Wentz won’t have to prove anything either. At some point, even if he’s horrible in training camp or practice this year, the Eagles are going to put him in the starting lineup at some point in the next two years. We hope he’s amazing, yes, so we can put this whole Bradford debacle behind us by the bye week, but if this awkward situation lasts and entire year and Wentz has to wait an entire season before becoming the next John Elway, waiting won’t seem that terrible five trips to the Super Bowl from now.

By season’s end—or probably before that—we’ll know what the future will hold at quarterback for the Eagles. But with Bradford back, it stands to reason we should make a lot less of an ordeal out of a guy looking for another situation for one week, then realizing nothing is out there, so he came back to work. Ho-freaking-hum.

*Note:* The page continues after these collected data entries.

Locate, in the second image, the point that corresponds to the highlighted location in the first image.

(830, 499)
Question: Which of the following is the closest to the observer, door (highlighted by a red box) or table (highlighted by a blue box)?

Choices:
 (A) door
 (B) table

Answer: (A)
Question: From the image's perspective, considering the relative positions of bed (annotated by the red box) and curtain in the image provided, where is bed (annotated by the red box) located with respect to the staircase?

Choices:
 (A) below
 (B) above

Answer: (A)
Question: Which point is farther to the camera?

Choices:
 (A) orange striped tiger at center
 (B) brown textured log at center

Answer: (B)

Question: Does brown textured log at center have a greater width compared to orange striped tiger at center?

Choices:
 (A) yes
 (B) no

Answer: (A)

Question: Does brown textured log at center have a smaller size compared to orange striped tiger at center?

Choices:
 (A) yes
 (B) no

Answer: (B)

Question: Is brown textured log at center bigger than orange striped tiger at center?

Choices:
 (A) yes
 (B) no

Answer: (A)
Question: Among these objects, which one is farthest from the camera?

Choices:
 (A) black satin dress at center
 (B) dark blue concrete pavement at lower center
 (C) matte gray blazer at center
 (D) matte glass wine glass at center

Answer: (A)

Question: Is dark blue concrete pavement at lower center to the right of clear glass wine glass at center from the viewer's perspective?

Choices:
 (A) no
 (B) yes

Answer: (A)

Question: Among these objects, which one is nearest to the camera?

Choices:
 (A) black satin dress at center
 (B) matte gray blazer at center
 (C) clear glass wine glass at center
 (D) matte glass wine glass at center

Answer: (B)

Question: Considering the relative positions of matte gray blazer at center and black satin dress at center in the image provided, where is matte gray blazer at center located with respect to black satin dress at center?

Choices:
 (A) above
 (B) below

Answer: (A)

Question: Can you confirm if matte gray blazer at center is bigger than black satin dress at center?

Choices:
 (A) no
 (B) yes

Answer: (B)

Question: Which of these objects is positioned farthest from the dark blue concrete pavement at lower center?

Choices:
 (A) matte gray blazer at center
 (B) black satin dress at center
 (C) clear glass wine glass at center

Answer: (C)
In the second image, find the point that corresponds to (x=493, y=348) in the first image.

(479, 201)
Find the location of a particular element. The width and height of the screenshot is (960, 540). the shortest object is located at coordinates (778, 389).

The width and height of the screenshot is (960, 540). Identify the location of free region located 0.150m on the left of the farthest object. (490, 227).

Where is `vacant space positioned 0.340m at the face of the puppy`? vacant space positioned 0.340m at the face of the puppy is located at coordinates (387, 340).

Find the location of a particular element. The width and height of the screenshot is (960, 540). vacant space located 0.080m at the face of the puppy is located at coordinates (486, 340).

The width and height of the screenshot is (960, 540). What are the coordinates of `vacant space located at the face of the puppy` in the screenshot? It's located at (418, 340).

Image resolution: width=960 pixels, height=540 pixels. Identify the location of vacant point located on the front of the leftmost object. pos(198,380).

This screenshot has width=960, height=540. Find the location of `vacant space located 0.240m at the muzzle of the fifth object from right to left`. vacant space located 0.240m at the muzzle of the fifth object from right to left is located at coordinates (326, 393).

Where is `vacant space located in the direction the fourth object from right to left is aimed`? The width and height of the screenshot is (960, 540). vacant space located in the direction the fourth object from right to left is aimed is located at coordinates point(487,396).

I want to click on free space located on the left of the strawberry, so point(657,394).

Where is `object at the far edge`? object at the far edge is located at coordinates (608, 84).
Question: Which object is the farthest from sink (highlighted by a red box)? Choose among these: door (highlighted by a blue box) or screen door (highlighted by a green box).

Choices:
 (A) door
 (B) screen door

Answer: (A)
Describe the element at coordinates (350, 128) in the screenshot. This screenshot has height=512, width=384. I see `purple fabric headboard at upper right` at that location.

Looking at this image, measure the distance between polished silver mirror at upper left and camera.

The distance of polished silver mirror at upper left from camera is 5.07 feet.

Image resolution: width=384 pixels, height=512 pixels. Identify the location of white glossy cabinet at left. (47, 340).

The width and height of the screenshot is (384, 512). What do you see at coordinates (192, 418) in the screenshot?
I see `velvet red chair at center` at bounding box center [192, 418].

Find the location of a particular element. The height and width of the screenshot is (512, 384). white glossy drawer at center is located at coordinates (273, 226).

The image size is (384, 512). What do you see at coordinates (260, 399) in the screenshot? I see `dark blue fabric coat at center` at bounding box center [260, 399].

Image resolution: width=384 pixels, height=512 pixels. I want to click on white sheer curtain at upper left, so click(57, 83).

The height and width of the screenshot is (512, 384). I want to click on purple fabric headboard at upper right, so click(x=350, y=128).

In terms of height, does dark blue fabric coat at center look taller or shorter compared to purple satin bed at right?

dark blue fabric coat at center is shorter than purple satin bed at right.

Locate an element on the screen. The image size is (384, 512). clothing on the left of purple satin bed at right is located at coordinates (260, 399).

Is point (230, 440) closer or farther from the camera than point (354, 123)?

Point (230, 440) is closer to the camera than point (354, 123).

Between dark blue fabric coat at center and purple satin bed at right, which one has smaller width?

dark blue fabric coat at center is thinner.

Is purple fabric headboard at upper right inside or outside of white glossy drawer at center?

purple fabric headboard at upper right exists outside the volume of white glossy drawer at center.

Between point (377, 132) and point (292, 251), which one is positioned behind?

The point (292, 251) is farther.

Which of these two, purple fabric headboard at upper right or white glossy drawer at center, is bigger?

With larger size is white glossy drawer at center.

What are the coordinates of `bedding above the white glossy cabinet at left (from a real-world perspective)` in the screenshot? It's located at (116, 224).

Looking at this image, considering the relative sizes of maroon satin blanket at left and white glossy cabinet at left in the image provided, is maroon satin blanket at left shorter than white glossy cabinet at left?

“You know, I think at the end of the day all that we really care about in the locker room is who is the best quarterback,” Barwin told WIP on Monday. “Who is going to help us win games?

“And I think, right now, we’re excited—we know we drafted Carson Wentz—but I think most of the locker room, if not all of us, understand that Sam is our starting quarterback and he’s going to be the best quarterback to help us win next year. So we’re all excited to have him back.”

We should all be exited to have Bradford back. Or not. Whatever. Honestly in a year it won’t matter. But whether or not you’re exited right now should have to do with his merits as a quarterback, and his ability to help the team win this year, not whatever misguided anger you—and the media—have developed over the last two weeks.

Boo him when he throws a pick in the red zone or misses an open receiver. Don’t boo him because he didn’t want to compete for the job he was given without ever having to compete for it, or most others, in the first place.